这话当然有夸张的成份,十一娘压根就不想搭理他,仰面去看廊庑外的一株杏树,自说自话:“这树也不知几时栽种,竟结了这么多果子。”
贺湛大诧,转脸去看,又惊愕地回过头来,挑起半边眉梢:“五姐眼花了?哪有果子,莫说这只是观赏植树,便会结果,也已经过了时令。”
十一娘这才笑道:“原来你还知道‘不实’二字呀?”
贺湛方才醒悟过来十一娘是在讽刺他言过其实,自是不恼,往凭几上一靠,倒是没再嬉皮笑脸:“昨晚小九代传殿下口令,阻止五姐抛头露面,我见你虽说没有坚持,分明心中不大愉悦,以为你会使性子,干脆留在平康坊,以示遵令行事,的确没想到你会这么快就回娘家。”
十一娘更没好气了:“我何时这样任性过?就算心中的确有些计较,哪里至于使性子给人瞧?再说晋王殿下也不在长安,我使性子他能看见?他那用意,无非是不想让更多人知道我早就潜入长安,但总不至于连自家亲长也要瞒着,我回自家,并不曾抛头露面,与留在平康坊没有分别,称不上违令不遵。”
还说不使性子呢,提及这事,瞧瞧,脸都变了,嗓子里也像烟熏火燎!
贺湛原本想开导十一娘几句,不过转念一想,她与贺烨夫妻之间的事,还得让他们自己化解,旁人干预得多了,说不定反而会画蛇添足,也就没有拆穿,嘿嘿一笑:“五姐不怪殿下就好,在我看来,殿下没有其他意思,五姐也知道,那些显望士官难缠得很,像萧公这样顽固不化坚持正统者大有人在,也不乏李、袁等族族老,至今还想着趋利避害,就连京兆卢,是下定决心要上殿下这艘战舰了,阿谀奉承起来也足够人喝一壶,就说昨晚,我在前冲锋陷阵,荣国公带着他家那帮子弟,一直在我身边神出鬼没,说是怕我有所闪失,他们在旁碍手碍脚,反而害得我施展不开,白白被个突厥人划中一剑,虽没伤着筋骨,也留下三寸长一条伤口,流了好大碗血。”
十一娘完全不担心,她极为了解贺湛的作风,若真是伤得这么重,一个字都不会提,说得这么夸张,那就是不碍事了。

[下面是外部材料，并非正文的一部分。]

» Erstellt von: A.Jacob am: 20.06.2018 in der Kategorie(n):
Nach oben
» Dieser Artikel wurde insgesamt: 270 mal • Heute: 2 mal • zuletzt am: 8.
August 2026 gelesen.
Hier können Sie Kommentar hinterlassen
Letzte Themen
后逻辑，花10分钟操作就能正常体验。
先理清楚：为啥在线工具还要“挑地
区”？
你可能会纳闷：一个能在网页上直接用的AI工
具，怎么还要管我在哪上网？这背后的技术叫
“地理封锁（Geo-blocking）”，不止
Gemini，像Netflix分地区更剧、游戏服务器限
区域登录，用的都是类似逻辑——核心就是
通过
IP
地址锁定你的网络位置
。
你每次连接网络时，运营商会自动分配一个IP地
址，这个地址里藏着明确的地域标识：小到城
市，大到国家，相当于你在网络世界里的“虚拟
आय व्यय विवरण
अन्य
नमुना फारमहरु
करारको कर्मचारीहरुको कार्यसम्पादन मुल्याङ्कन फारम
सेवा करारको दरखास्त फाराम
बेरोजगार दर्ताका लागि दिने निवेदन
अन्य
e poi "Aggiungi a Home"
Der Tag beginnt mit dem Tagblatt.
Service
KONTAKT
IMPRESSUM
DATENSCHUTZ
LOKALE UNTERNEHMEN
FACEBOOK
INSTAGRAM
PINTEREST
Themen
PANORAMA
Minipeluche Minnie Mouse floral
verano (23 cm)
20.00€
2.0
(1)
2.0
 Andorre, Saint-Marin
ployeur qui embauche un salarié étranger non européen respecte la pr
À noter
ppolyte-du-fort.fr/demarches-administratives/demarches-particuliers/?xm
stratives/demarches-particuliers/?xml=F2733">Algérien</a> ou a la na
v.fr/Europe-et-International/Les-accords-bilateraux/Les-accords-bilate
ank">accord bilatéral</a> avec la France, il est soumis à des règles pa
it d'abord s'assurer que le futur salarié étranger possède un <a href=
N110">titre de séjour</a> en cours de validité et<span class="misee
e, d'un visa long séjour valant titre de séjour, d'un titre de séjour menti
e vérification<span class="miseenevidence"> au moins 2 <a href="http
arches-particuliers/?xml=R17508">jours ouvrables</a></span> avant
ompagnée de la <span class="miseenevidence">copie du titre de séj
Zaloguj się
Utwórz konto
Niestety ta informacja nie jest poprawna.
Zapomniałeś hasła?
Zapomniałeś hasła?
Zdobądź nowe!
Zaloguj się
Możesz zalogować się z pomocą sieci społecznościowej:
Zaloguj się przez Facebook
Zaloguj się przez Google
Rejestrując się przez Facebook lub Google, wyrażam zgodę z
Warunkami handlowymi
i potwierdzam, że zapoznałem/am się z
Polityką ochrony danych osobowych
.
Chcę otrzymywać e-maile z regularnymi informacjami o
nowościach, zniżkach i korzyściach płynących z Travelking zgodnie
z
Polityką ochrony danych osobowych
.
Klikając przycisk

等到陆离与宇文盛打着探望太夫人的借口来此,姐弟二人的插科打浑就此结束,十一娘这才听到一席正经话,总结昨日的起事。
先是一件坏消息――谢莹与伊力不知所踪。
自夺下大明宫,顺利将三万突厥卫俘获,这一批人是关押在禁苑,因为多数部众还得投入夺城决战,并没有留下充足的人手看守,哪知竟让那伊力脱困,并悄悄救得谢莹潜逃,不知他们躲去了何处,虽说九门禁严,不可能逃出城去,但长安城这么大,搜捕这两人也并非容易。
“王妃既已安插艾小娘子入宫,并成功俘获谢氏,为何不干脆下令铲除这一祸害?”宇文盛百思不得其解。
十一娘考虑了一阵,认为把蒋公之卜有所保留的告知宇文盛并无所谓,于是揭穿了谢莹的身份:“此人魂识实际是来自千年之后,占据谢氏身体而已,我请教过凌虚天师,便连天师都不能确断倘若谢氏殒亡,魂识是否又会另占他人身体,若再发生类似情况,我们反而不好防范了。”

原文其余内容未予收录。